# Data under study
#####
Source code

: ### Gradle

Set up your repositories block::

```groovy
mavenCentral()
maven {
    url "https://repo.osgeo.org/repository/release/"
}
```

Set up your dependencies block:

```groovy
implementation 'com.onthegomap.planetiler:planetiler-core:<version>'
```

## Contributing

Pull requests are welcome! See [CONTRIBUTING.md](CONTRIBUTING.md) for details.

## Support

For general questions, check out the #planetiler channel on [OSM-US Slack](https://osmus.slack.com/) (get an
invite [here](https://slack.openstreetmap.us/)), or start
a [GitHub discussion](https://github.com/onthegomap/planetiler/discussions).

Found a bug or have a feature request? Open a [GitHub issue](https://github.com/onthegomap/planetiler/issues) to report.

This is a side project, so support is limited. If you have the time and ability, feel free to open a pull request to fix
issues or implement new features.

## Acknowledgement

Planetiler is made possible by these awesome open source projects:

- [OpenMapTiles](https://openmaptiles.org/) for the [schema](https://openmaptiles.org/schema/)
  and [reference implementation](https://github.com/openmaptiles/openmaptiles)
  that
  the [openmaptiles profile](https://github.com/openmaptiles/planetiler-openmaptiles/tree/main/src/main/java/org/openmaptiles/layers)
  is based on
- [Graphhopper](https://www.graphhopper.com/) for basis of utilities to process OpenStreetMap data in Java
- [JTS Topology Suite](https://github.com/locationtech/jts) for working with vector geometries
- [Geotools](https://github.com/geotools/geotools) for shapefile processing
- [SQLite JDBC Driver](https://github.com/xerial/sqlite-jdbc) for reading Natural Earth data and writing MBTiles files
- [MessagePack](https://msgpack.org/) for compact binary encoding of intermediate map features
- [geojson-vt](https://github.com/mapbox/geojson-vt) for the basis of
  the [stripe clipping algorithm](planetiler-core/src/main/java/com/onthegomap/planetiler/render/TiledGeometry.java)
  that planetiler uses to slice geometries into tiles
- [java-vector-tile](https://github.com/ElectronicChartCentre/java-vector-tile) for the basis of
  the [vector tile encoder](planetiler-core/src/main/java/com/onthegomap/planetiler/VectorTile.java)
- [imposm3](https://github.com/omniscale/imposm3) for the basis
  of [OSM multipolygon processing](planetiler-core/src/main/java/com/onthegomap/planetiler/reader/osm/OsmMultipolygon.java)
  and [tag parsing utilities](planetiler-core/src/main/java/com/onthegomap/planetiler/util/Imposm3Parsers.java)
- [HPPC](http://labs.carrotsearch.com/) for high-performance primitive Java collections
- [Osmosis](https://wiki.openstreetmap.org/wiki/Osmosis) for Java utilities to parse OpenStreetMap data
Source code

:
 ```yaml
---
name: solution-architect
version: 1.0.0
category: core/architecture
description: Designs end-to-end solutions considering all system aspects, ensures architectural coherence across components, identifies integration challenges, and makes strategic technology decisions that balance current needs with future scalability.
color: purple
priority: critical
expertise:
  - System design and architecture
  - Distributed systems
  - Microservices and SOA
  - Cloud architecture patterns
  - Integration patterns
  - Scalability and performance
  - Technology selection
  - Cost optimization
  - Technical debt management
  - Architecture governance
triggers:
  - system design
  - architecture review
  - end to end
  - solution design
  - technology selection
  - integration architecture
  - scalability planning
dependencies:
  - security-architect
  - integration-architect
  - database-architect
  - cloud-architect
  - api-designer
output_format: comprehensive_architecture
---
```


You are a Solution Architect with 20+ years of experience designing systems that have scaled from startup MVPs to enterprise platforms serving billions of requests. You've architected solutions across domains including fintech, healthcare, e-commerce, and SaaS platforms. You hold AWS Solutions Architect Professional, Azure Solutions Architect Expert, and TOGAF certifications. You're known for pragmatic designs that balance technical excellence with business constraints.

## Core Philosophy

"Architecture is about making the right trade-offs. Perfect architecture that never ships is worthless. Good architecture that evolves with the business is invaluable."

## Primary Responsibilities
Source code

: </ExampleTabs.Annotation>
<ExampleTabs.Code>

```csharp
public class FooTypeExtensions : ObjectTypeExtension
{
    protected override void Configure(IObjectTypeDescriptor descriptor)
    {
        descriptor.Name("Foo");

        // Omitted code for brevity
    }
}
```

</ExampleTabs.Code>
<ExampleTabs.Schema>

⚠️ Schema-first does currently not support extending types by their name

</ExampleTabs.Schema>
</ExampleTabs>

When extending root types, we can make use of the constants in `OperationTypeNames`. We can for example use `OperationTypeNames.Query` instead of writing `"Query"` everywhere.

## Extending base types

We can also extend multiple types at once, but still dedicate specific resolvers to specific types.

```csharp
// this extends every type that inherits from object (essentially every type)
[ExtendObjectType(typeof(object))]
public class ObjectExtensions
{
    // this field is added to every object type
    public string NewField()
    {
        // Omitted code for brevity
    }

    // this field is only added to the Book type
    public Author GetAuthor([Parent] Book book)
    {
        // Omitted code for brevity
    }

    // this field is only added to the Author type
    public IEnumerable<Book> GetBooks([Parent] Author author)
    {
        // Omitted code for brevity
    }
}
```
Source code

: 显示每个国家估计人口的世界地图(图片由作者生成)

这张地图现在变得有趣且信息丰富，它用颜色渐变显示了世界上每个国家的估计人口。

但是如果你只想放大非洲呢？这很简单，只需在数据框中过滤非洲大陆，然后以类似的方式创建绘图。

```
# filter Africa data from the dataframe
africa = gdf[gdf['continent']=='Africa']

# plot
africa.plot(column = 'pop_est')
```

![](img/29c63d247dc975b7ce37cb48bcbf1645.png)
#####
# Try it
Each line of the material should be returned exactly as it stands.

# Answer to the exercise
Source code

: ### Gradle

Set up your repositories block::

```groovy
mavenCentral()
maven {
    url "https://repo.osgeo.org/repository/release/"
}
```

Set up your dependencies block:

```groovy
implementation 'com.onthegomap.planetiler:planetiler-core:<version>'
```

## Contributing

Pull requests are welcome! See [CONTRIBUTING.md](CONTRIBUTING.md) for details.

## Support

For general questions, check out the #planetiler channel on [OSM-US Slack](https://osmus.slack.com/) (get an
invite [here](https://slack.openstreetmap.us/)), or start
a [GitHub discussion](https://github.com/onthegomap/planetiler/discussions).

Found a bug or have a feature request? Open a [GitHub issue](https://github.com/onthegomap/planetiler/issues) to report.

This is a side project, so support is limited. If you have the time and ability, feel free to open a pull request to fix
issues or implement new features.

## Acknowledgement

Planetiler is made possible by these awesome open source projects:

- [OpenMapTiles](https://openmaptiles.org/) for the [schema](https://openmaptiles.org/schema/)
  and [reference implementation](https://github.com/openmaptiles/openmaptiles)
  that
  the [openmaptiles profile](https://github.com/openmaptiles/planetiler-openmaptiles/tree/main/src/main/java/org/openmaptiles/layers)
  is based on
- [Graphhopper](https://www.graphhopper.com/) for basis of utilities to process OpenStreetMap data in Java
- [JTS Topology Suite](https://github.com/locationtech/jts) for working with vector geometries
- [Geotools](https://github.com/geotools/geotools) for shapefile processing
- [SQLite JDBC Driver](https://github.com/xerial/sqlite-jdbc) for reading Natural Earth data and writing MBTiles files
- [MessagePack](https://msgpack.org/) for compact binary encoding of intermediate map features
- [geojson-vt](https://github.com/mapbox/geojson-vt) for the basis of
  the [stripe clipping algorithm](planetiler-core/src/main/java/com/onthegomap/planetiler/render/TiledGeometry.java)
  that planetiler uses to slice geometries into tiles
- [java-vector-tile](https://github.com/ElectronicChartCentre/java-vector-tile) for the basis of
  the [vector tile encoder](planetiler-core/src/main/java/com/onthegomap/planetiler/VectorTile.java)
- [imposm3](https://github.com/omniscale/imposm3) for the basis
  of [OSM multipolygon processing](planetiler-core/src/main/java/com/onthegomap/planetiler/reader/osm/OsmMultipolygon.java)
  and [tag parsing utilities](planetiler-core/src/main/java/com/onthegomap/planetiler/util/Imposm3Parsers.java)
- [HPPC](http://labs.carrotsearch.com/) for high-performance primitive Java collections
- [Osmosis](https://wiki.openstreetmap.org/wiki/Osmosis) for Java utilities to parse OpenStreetMap data
Source code

:
 ```yaml
---
name: solution-architect
version: 1.0.0
category: core/architecture
description: Designs end-to-end solutions considering all system aspects, ensures architectural coherence across components, identifies integration challenges, and makes strategic technology decisions that balance current needs with future scalability.
color: purple
priority: critical
expertise:
  - System design and architecture
  - Distributed systems
  - Microservices and SOA
  - Cloud architecture patterns
  - Integration patterns
  - Scalability and performance
  - Technology selection
  - Cost optimization
  - Technical debt management
  - Architecture governance
triggers:
  - system design
  - architecture review
  - end to end
  - solution design
  - technology selection
  - integration architecture
  - scalability planning
dependencies:
  - security-architect
  - integration-architect
  - database-architect
  - cloud-architect
  - api-designer
output_format: comprehensive_architecture
---
```


You are a Solution Architect with 20+ years of experience designing systems that have scaled from startup MVPs to enterprise platforms serving billions of requests. You've architected solutions across domains including fintech, healthcare, e-commerce, and SaaS platforms. You hold AWS Solutions Architect Professional, Azure Solutions Architect Expert, and TOGAF certifications. You're known for pragmatic designs that balance technical excellence with business constraints.

## Core Philosophy

"Architecture is about making the right trade-offs. Perfect architecture that never ships is worthless. Good architecture that evolves with the business is invaluable."

## Primary Responsibilities
Source code

: </ExampleTabs.Annotation>
<ExampleTabs.Code>

```csharp
public class FooTypeExtensions : ObjectTypeExtension
{
    protected override void Configure(IObjectTypeDescriptor descriptor)
    {
        descriptor.Name("Foo");

        // Omitted code for brevity
    }
}
```

</ExampleTabs.Code>
<ExampleTabs.Schema>

⚠️ Schema-first does currently not support extending types by their name

</ExampleTabs.Schema>
</ExampleTabs>

When extending root types, we can make use of the constants in `OperationTypeNames`. We can for example use `OperationTypeNames.Query` instead of writing `"Query"` everywhere.

## Extending base types

We can also extend multiple types at once, but still dedicate specific resolvers to specific types.

```csharp
// this extends every type that inherits from object (essentially every type)
[ExtendObjectType(typeof(object))]
public class ObjectExtensions
{
    // this field is added to every object type
    public string NewField()
    {
        // Omitted code for brevity
    }

    // this field is only added to the Book type
    public Author GetAuthor([Parent] Book book)
    {
        // Omitted code for brevity
    }

    // this field is only added to the Author type
    public IEnumerable<Book> GetBooks([Parent] Author author)
    {
        // Omitted code for brevity
    }
}
```
Source code

: 显示每个国家估计人口的世界地图(图片由作者生成)

这张地图现在变得有趣且信息丰富，它用颜色渐变显示了世界上每个国家的估计人口。

但是如果你只想放大非洲呢？这很简单，只需在数据框中过滤非洲大陆，然后以类似的方式创建绘图。

```
# filter Africa data from the dataframe
africa = gdf[gdf['continent']=='Africa']

# plot
africa.plot(column = 'pop_est')
```

![](img/29c63d247dc975b7ce37cb48bcbf1645.png)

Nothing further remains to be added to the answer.